Павел собрался было жестом остановить увлекшегося собеседника, но решил еще немного потерпеть: уж очень парень старался представить себя с выгодной стороны перед сотрудником из самого МУРа.
— Один волшебник захотел отблагодарить человека, оказавшего ему услугу. Захотел отблагодарить и подарил человеку замечательный отрывной календарь. Такой, какой и сейчас у нас. Но тот календарь, как и полагается волшебному, обладал удивительнейшим свойством. Можно было остановиться на любом — на любом, кроме последнего! — самом хорошем, самом удачном дне и на сколько хочешь продлить его: на неделю, месяц, год, десять лет, на всю жизнь, сделав ее бессмертной. И что ты думаешь? Человек, владевший чудо-календарем, в великом нетерпении один за одним оборвал его листки. Иногда
На одном из верхних этажей хлопнула дверь, и, шумно переговариваясь, вниз по лестнице стала спускаться группа людей. Павел отошел от батареи центрального отопления на нижней площадке парадного, где они стояли с Тодиком, и первым вышел на улицу.

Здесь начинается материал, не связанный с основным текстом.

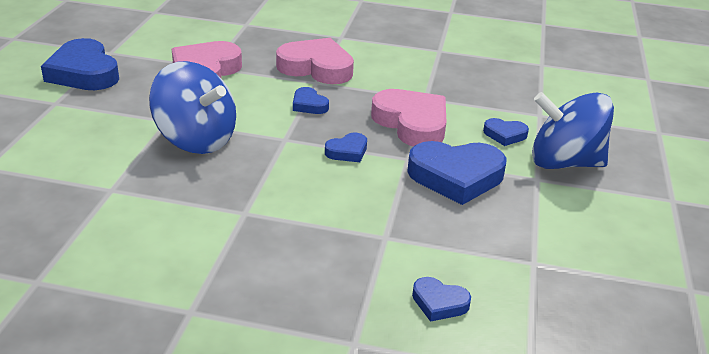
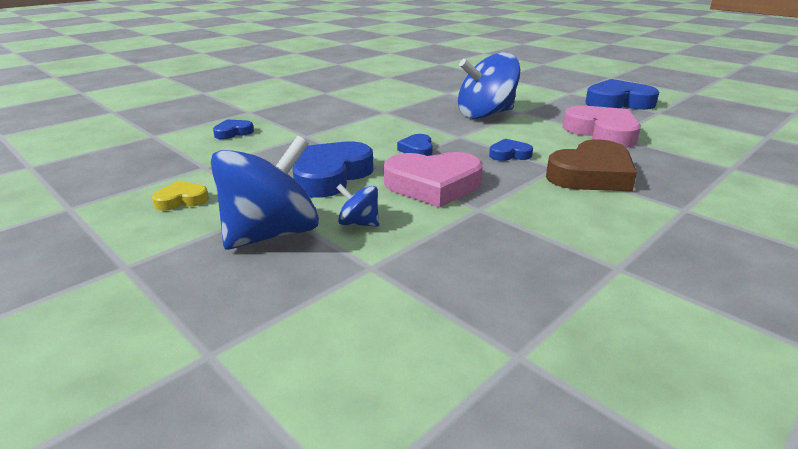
camera: 125 degrees right, 5 degrees down
(316, 68) = (591, 175): pink heart -> brown heart
(505, 135) = (359, 223): blue heart -> blue spinning top
(593, 232) = (181, 200): none -> yellow heart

— Расходимся. Пока. О всех новостях сообщай. А легенда толковая.
— Ну! Так и преступники поступают со своей жизнью. Зарятся на деньги и получают в конце концов ноль. Этот Матюшин, если он не дурак, как ты считаешь, неужели он не видит своего завтрашнего дня?
— Если бы такие, как он, видели — куда бы вся преступность девалась? Ладно. Дальше тебе не стоит ходить. Всего хорошего…

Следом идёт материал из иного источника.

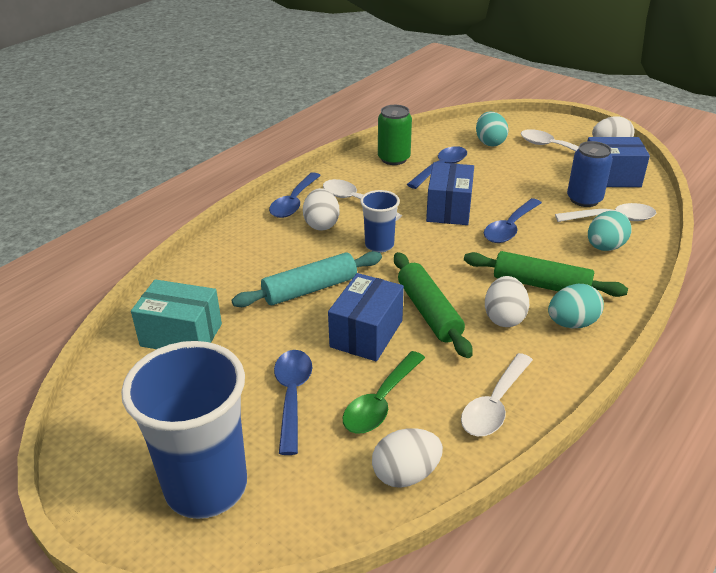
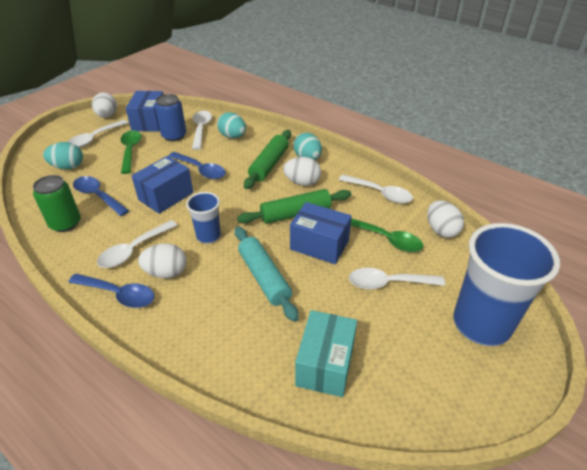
camera: 90 degrees left, 5 degrees up
(292, 396) = (388, 283): blue spoon -> white spoon
(449, 209) = (166, 196): blue box -> blue box turned 60 degrees counterclockwise
(536, 174) = (130, 151): none -> green spoon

Калитин полагал, что довольно неплохо подготовился к пока заочной схватке с незаурядным мошенником. Шансы угрозыска в этой борьбе были, несомненно, предпочтительнее, так как он знал о Матюшине многое, почти все: прошлое, повадки, возможных сообщников и возможные места появления. Теперь благодаря Тодику обозначилась и верная точка тяготения, наблюдение за которой рано или поздно приведет к пересечению путей розыска и разыскиваемого. Изучил Павел и обширную литературу о самых примечательных аферистах современности и прежних лет во многих странах мира. Методы и повадки нарушителей закона, особенно специализирующихся в одном и том же виде преступлений, во все времена оказываются весьма сходными. Различны причины, толкающие на преступления, разнятся и действия, потому что вместе с общественными формациями менялись и сами законы. Но преступления против человека, против личности (если придерживаться терминологии криминалистики) по характеру своему, по ухищрениям, применяемым преступником, чтобы замести следы, давали немало пищи для раздумий и сопоставлений.

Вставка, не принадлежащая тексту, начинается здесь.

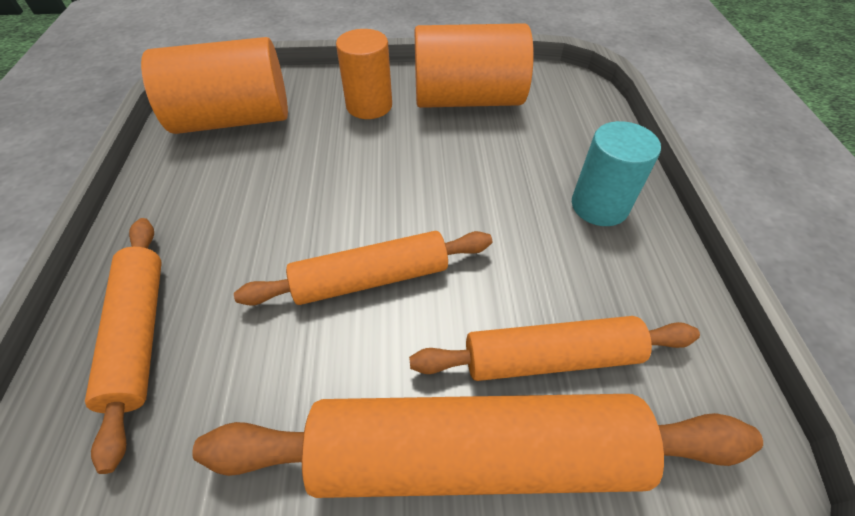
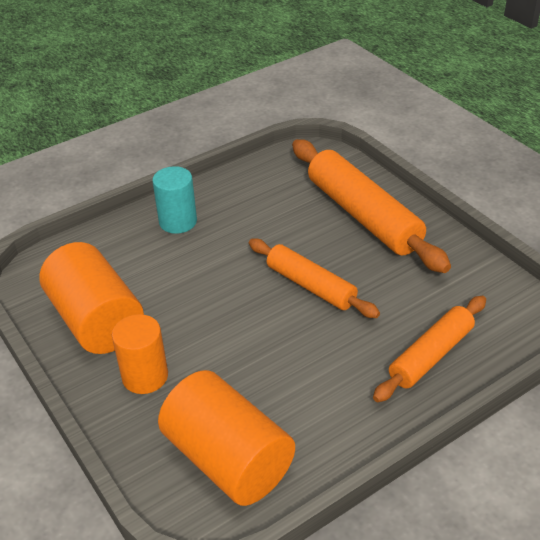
camera: 120 degrees left, 10 degrees down
(551, 358) = (298, 209): orange rolling pin -> none

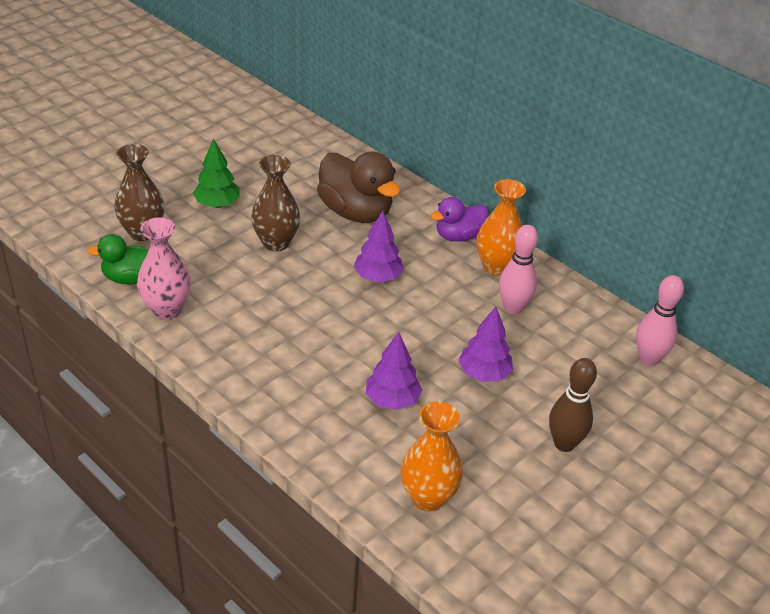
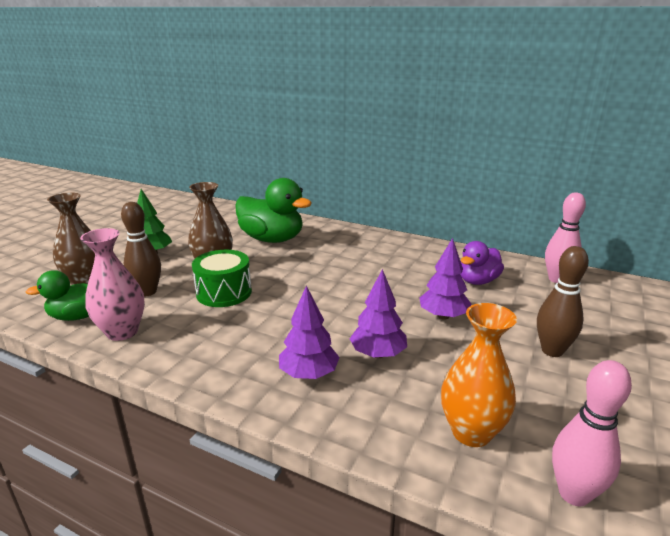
camera: 15 degrees left, 15 degrees down
(200, 262) = (147, 292): none -> brown bowling pin
(275, 283) = (224, 292): none -> green drum
(356, 212) = (272, 239): brown duck -> green duck
(378, 277) = (312, 272): purple tree -> purple tree (309, 374)
(458, 236) = (359, 238): purple duck -> purple duck (477, 281)
(496, 266) = (400, 249): orange vase -> none
(513, 308) = (431, 270): pink bowling pin -> pink bowling pin (573, 494)

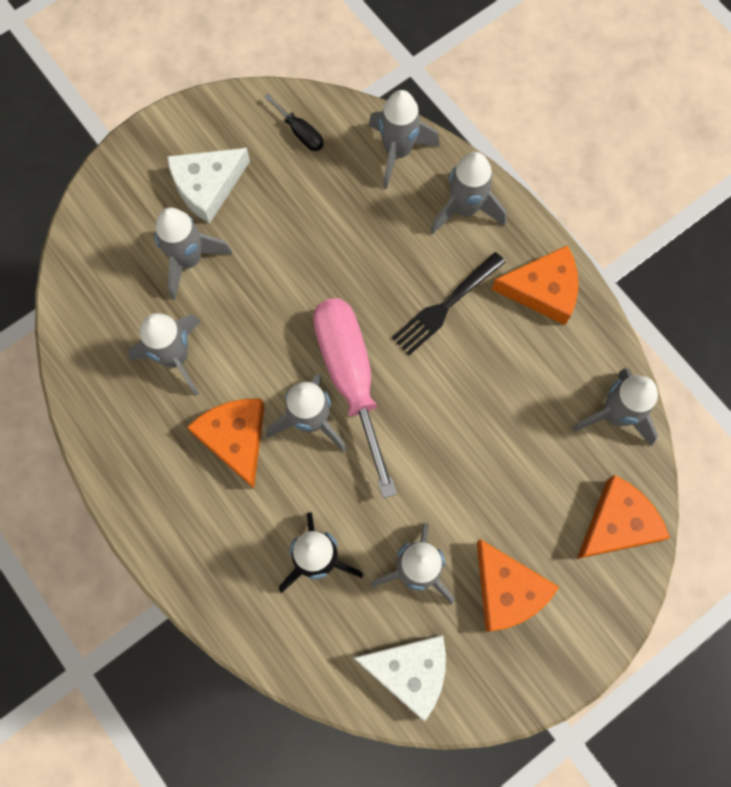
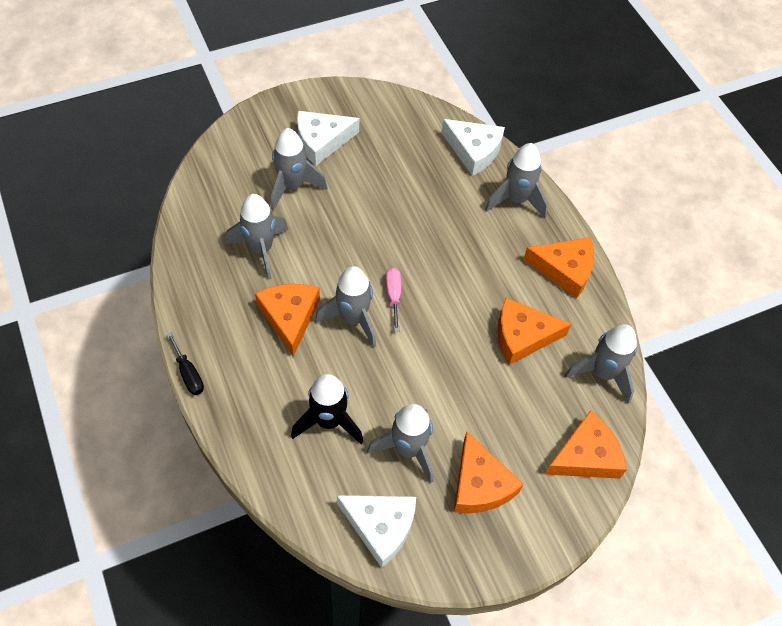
camera: 10 degrees right, 15 degrees down
(300, 132) = (403, 122): black screwdriver -> black screwdriver (188, 373)
(350, 378) = (393, 296): pink screwdriver -> pink screwdriver, size x0.43
(397, 152) = (474, 150): grey rocket -> white cheese
(445, 306) = (483, 263): black fork -> none
(513, 391) = (522, 336): none -> orange cheese

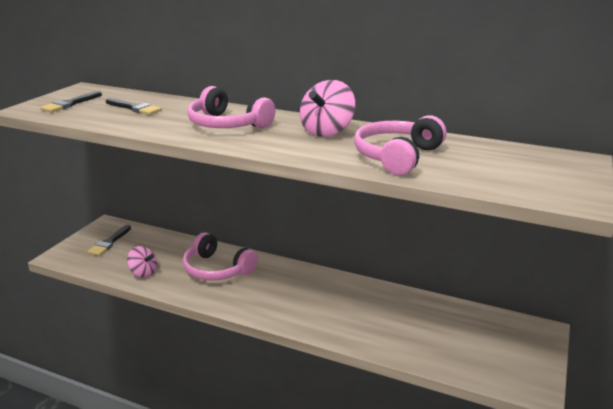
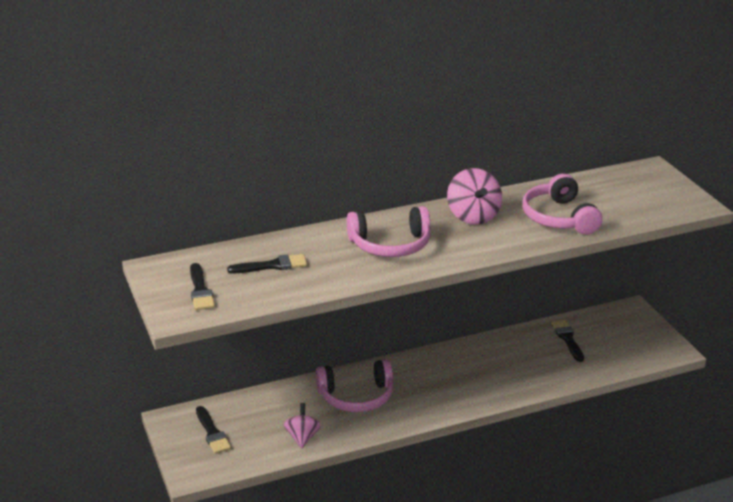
camera: 45 degrees left, 5 degrees up
(143, 273) = (302, 437): pink spinning top -> pink spinning top turned 75 degrees counterclockwise
(438, 320) = (567, 339): none -> black brush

Чего стоит хотя бы история о похождениях мошенницы Терезы Эмбер, в своем парижском салоне принимавшей президента республики, министров, сенаторов, послов? Семнадцать лет водила за нос французскую полицию талантливая бестия и все это время жила в полной роскоши, расходуя лишь проценты от тех денег, что добывала бесчисленными и поразительными по ловкости обманами.
Но и великосветская аферистка Тереза Эмбер, заставившая говорить о себе всю Европу, меркнет перед «величием» подвизавшейся в Москве в прошлом веке красавицы игуменьи Митрофании. Умная, очень образованная, с прекрасной памятью, она поражала самых искушенных церковников доскональным знанием текстов священных книг. Войдя в доверие руководителей православной церкви, игуменья выкачала из бюджета «святого воинства» такие деньги, что даже преследовать ее по закону они не решились, дабы не раскрывать размер своих далеко не всегда нажитых честным путем баснословных доходов.
Если бросить взгляд на это пестрое племя мошенников, то в самые давние дали человеческой истории уходят сведения о том, как набившие руку надувалы подменивали и всучали своим доверчивым жертвам стекляшки вместо драгоценных камней. Как под видом богатейших индийских набобов или всесильных магов-врачевателей проникали аферисты ко двору европейских монархов и в самые аристократические круги общества, чтобы, нажившись, обокрав и еще при этом изрядно насмеявшись, исчезнуть с глаз долой, не оставив ни малейшей надежды на новую встречу. Как в былые, и в наши дни обман рядом с возможной угрозой разоблачения заставлял жуликов одного вида — спекулянтов, барыг, расхитителей — отдавать нажитое нечестным путем более наглым и умелым ворам другого вида, предшественникам и последователям незабвенного Остапа Бендера, которые на время превращались для такой «акции» в ревизоров, строгих контролеров, представителей закона.